A moment later his intuition proved correct. The cyclone of insects ceased their random fury and swarmed down as of one mind toward the beast, swamping her, covering her from maw to the spike on her tail, coating her wings until they were black. The wyrm staggered in shock, then writhed as the stingers met her eyes again. Blindly she let out a roar of rage, then made her way, fighting the swarm, to the trickling stream. The Dhracian opened his eyes and turned to Achmed.
“Run,” he said in his low, sandy voice. “She will only be deterred a moment.”

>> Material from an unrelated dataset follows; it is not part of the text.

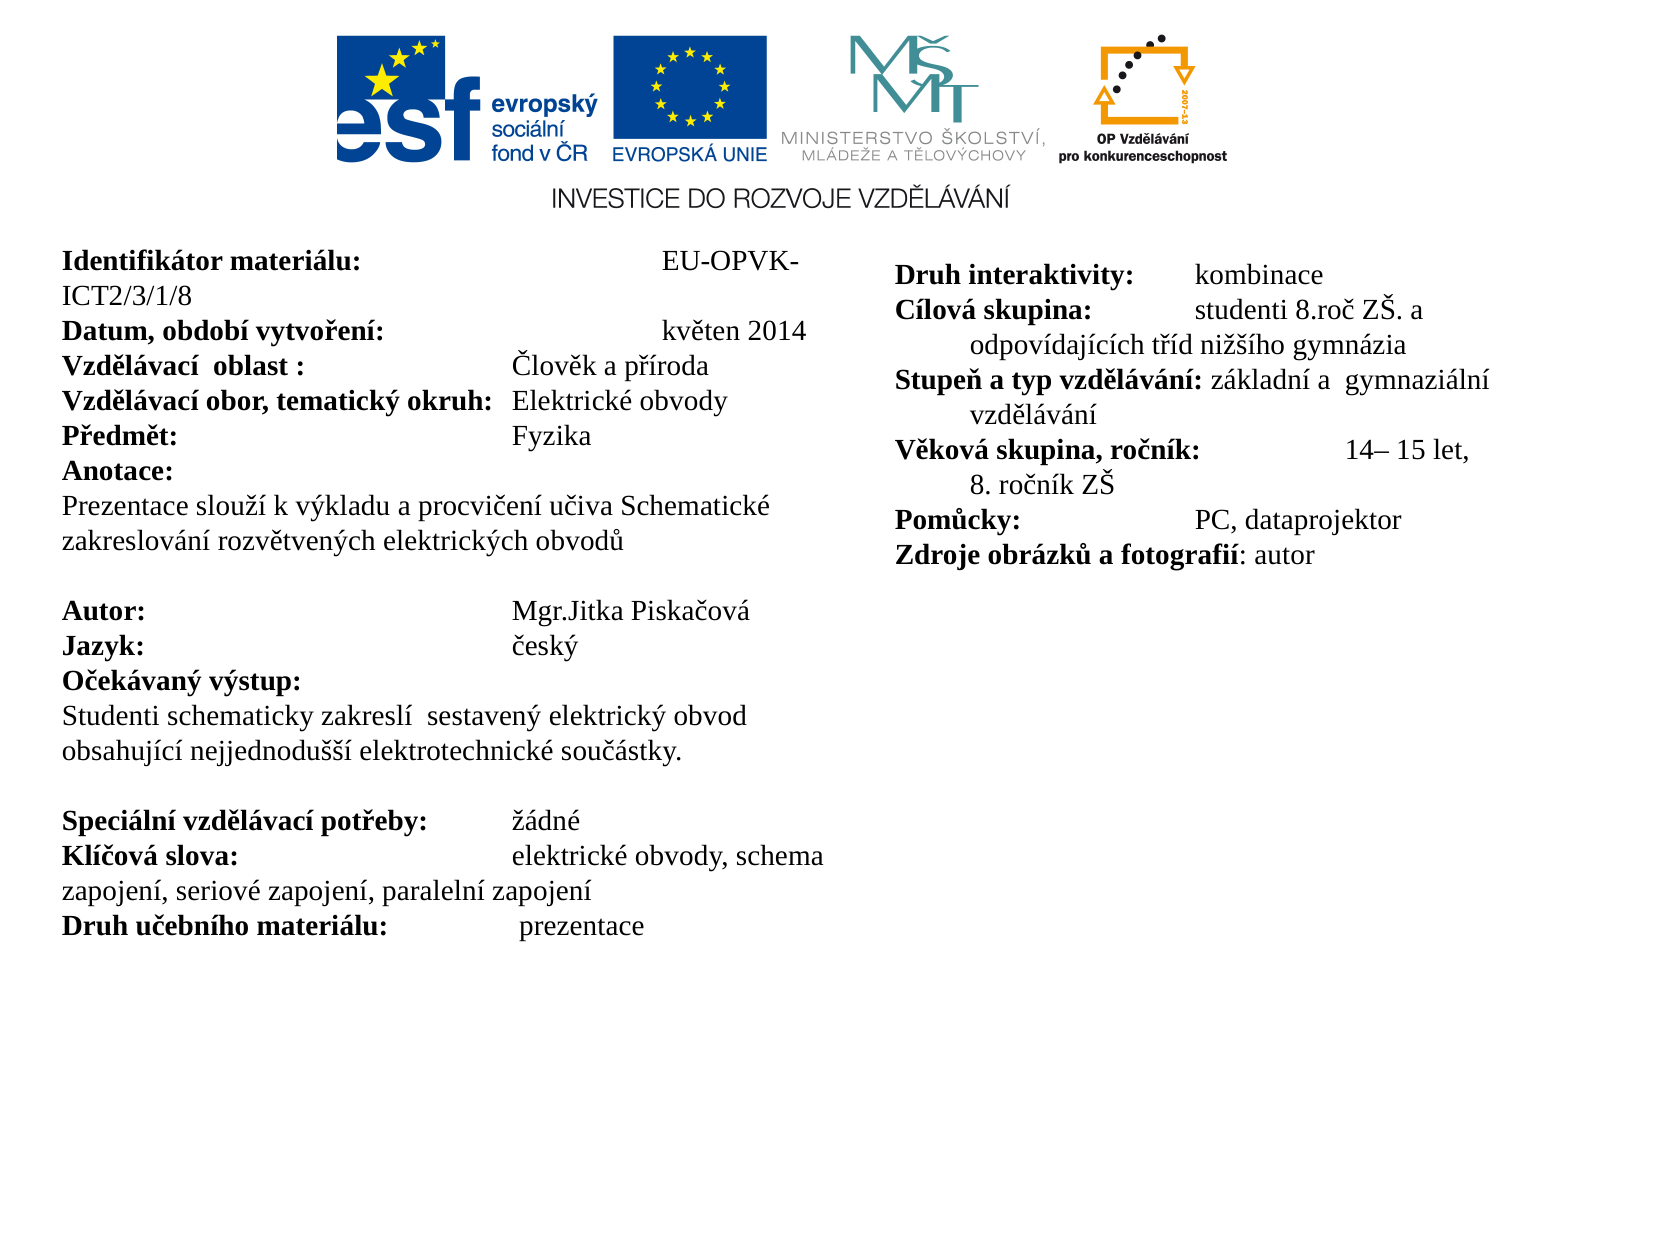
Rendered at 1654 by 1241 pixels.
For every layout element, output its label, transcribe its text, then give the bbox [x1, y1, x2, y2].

picture [289, 0, 1288, 240]
text_box Identifikátor materiálu: EU-OPVK-ICT2/3/1/8 Datum, období vytvoření: květen 2014 Vzdělávací oblast : Člověk a příroda Vzdělávací obor, tematický okruh: Elektrické obvody Předmět: Fyzika Anotace: Prezentace slouží k výkladu a procvičení učiva Schematické zakreslování rozvětvených elektrických obvodů Autor: Mgr.Jitka Piskačová Jazyk: český Očekávaný výstup: Studenti schematicky zakreslí sestavený elektrický obvod obsahující nejjednodušší elektrotechnické součástky. Speciální vzdělávací potřeby: žádné Klíčová slova: elektrické obvody, schema zapojení, seriové zapojení, paralelní zapojení Druh učebního materiálu: prezentace [47, 234, 860, 949]
text_box Druh interaktivity: kombinace Cílová skupina: studenti 8.roč ZŠ. a odpovídajících tříd nižšího gymnázia Stupeň a typ vzdělávání: základní a gymnaziální vzdělávání Věková skupina, ročník: 14– 15 let, 8. ročník ZŠ Pomůcky: PC, dataprojektor Zdroje obrázků a fotografií: autor [879, 247, 1518, 579]
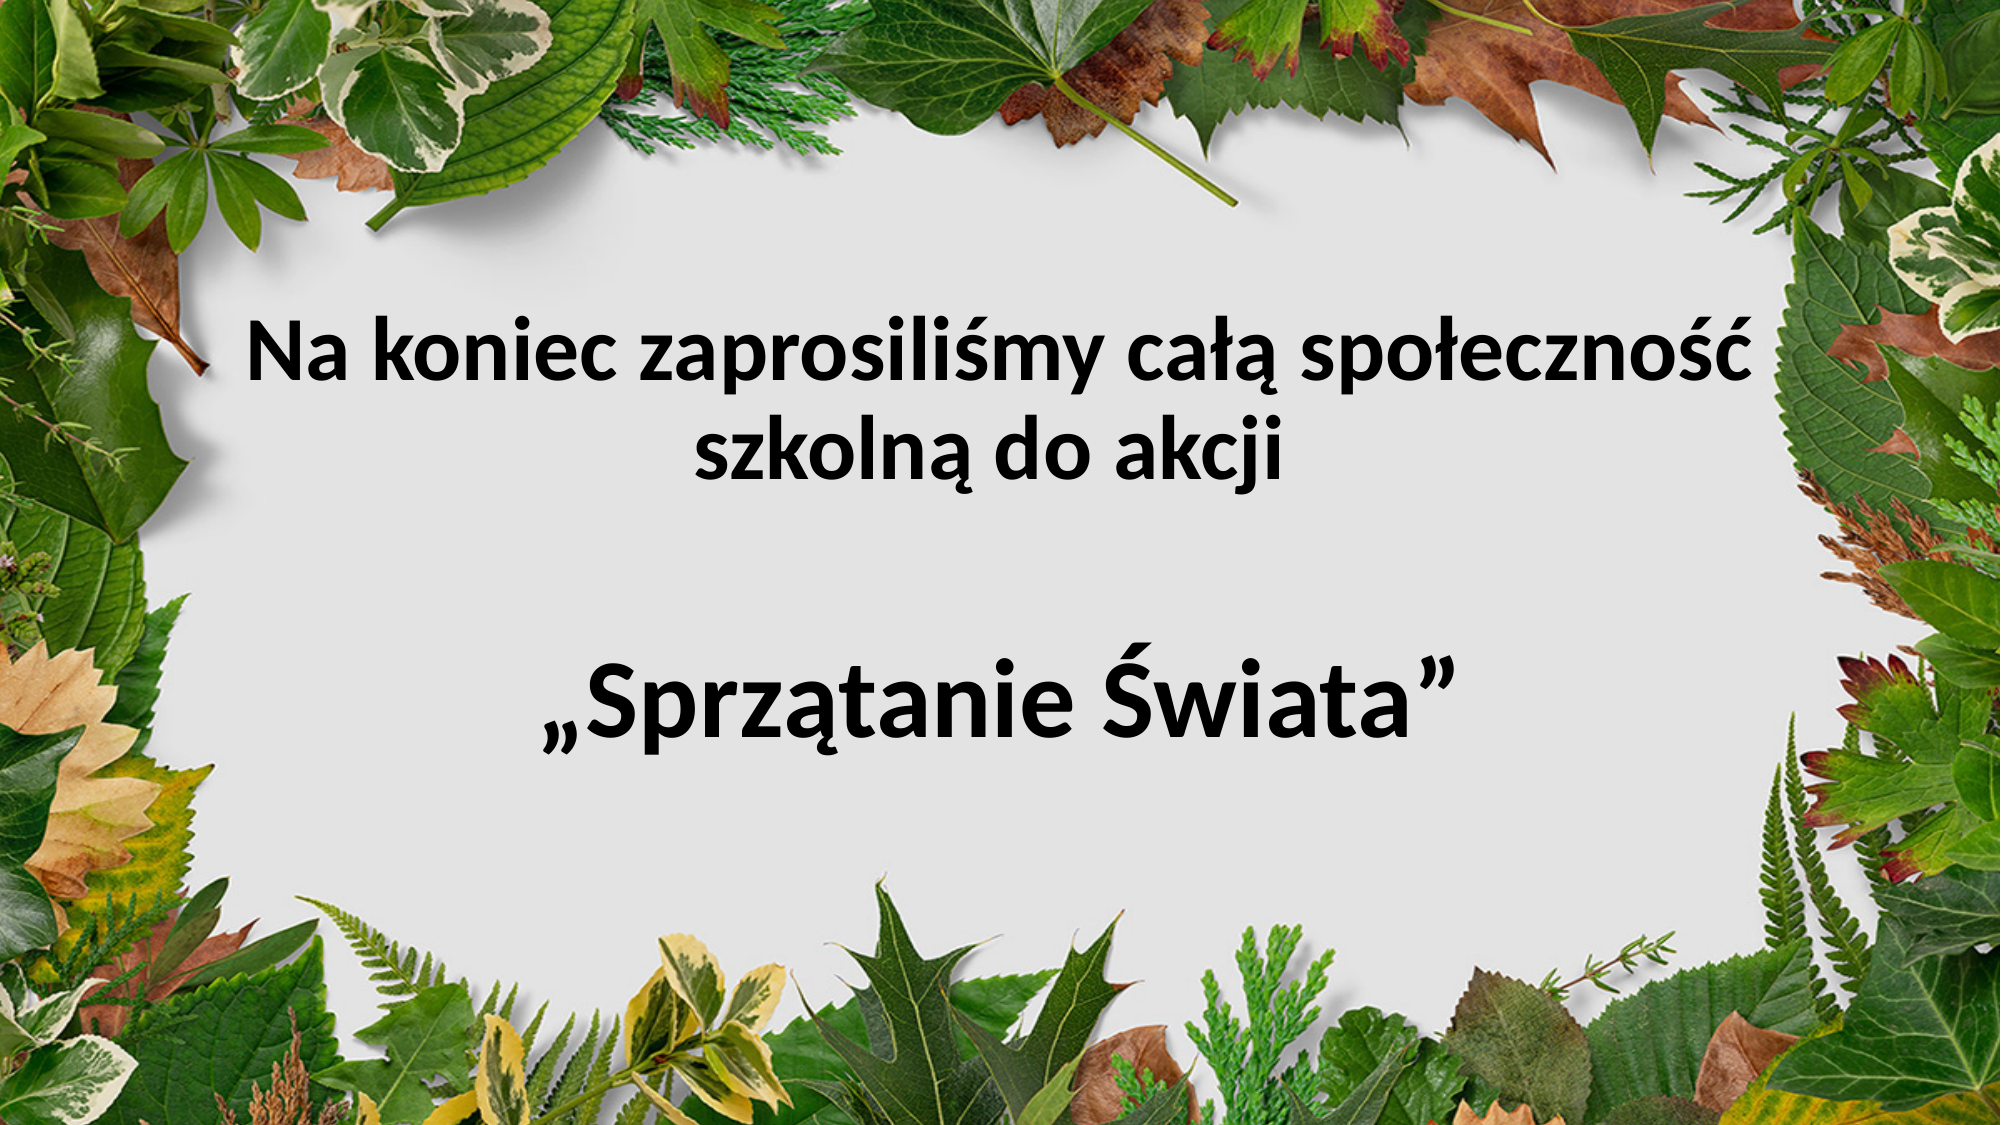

The Bolg king turned and fled through the opening and up the sluice, where Grunthor was furiously digging out a tunnel from where the sandstorm had filled in the fissure. The Dhracian was behind him a moment later, his footfalls silent in the echoing scream of the dragon, growing louder and nearer, in the cavern beyond the opening. “Cover yerself and the baby, miss, Oi’m gonna push ya through,” Grunthor said, gulping air from exertion. Rhapsody checked the child, quiet since his shriek, pulled the end of the mist cloak in which he was swathed over her head, and nodded her readiness. The giant Bolg seized her and shoved her through the last layer of sand, where she stumbled out into the dusk of the desert wind, where a thin crescent moon hung ominously in the sky above them. “Make for the horses!” the Sergeant shouted, emerging a moment later behind her. Rhapsody obeyed, pushing back the cloak and keeping her head down, making for the ruins as quickly as she could, her heart pounding in her chest, trying to avoid dropping the baby at all costs. The Bolg king and the Dhracian were just emerging from the fissure when the sluice exploded.